Esa capacidad y monopolización de la producción por parte de la burguesía se ve frenada por la tasa de ganancia que regula la oferta y la distribuye sólo hacia los demandantes solventes; deja así ociosa buena parte de la capacidad productiva, parte de la producción es almacenada o yace en los exhibidores del mercado, mientras la mayoría de los consumidores potenciales se hallan insatisfechos permanentemente.

En Venezuela, durante el siglo pasado, la producción y la oferta estuvieron estancadas por su estéril dependencia de la renta petrolera, de las migajas que dejaban los concesionarios. De allí que jamás hayamos conocido prosperidad industrial, habida cuenta de que esos concesionarios siempre estuvieron claros en que para evitar nuestro desarrollo industrial debían contralar nuestros recursos naturales, y la burguesía nacional se dedicó preferentemente al rentismo petrolero o drenaje del Ingreso Petrolero hacia sus seudoempresas, más mamparas que centros de producción con criterio empresarial. Se comportaron como corruptos.

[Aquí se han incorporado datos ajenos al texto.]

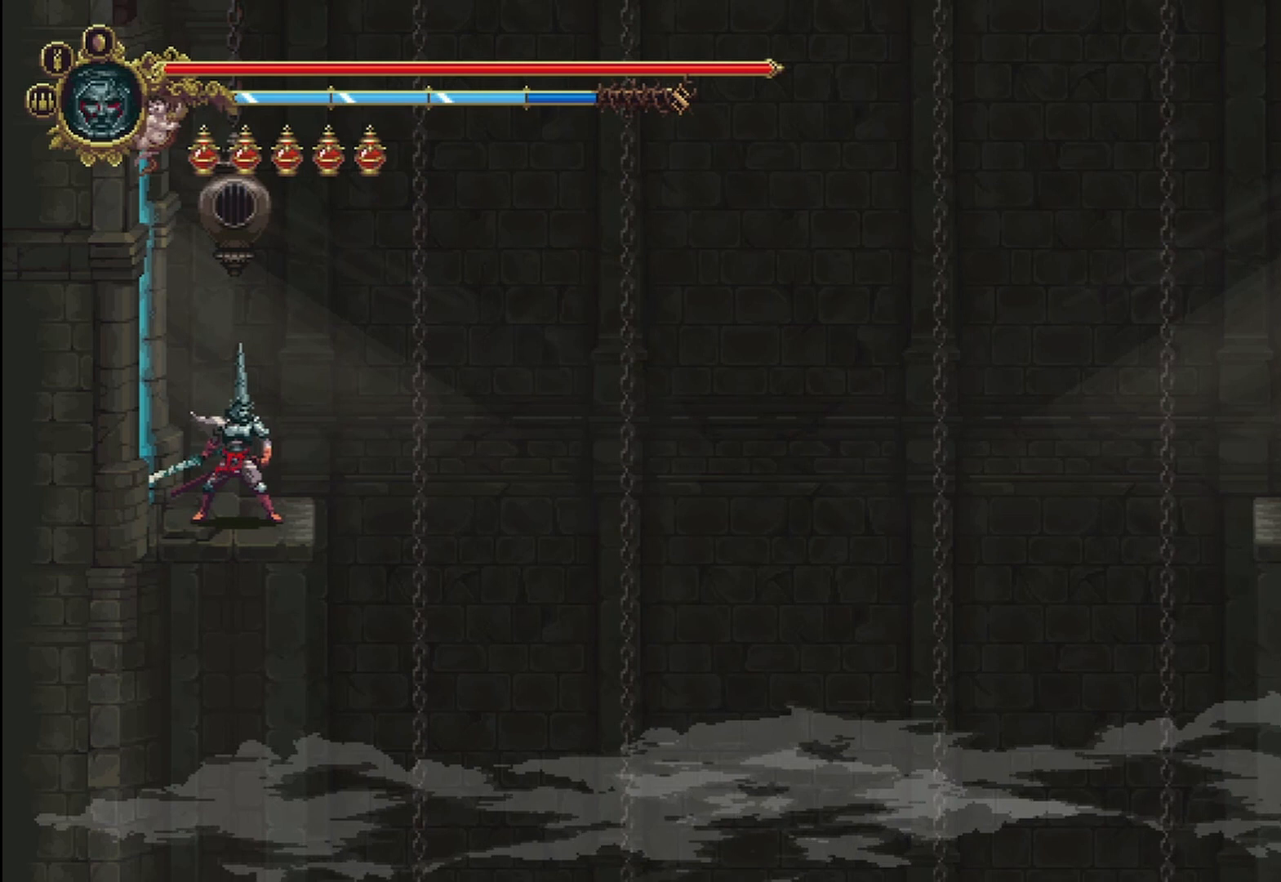
{"buttons": [], "left_stick": "right", "right_stick": "center", "events": [[292, "left_stick", "left"], [500, "left_stick", "right"]]}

Para aquellos concesionarios resultó doblemente beneficiosa su política de llevarse nuestras materias primas y devolvérnoslas hechas mercancías de tercera de consumo familiar y de maquinaria y obsoletas o defectuosas con sus reservas sobre sus fuentes tecnocientíficas. La idea fue frenar nuestro desarrollo. De allí que la burguesía nacional optó por el comercio de intermediación en lugar del comercio productivo.

Desde hace apenas un año se inició un cambio radical en la producción nacional. Surgen y están en franco proceso de desarrollo los centros productivos comunales que no sólo han estado supliendo las fallas del comerciante y productor privado, sino que definitivamente están produciendo valores de uso y vendiéndolos a precios libres de apetitos privados gananciosos.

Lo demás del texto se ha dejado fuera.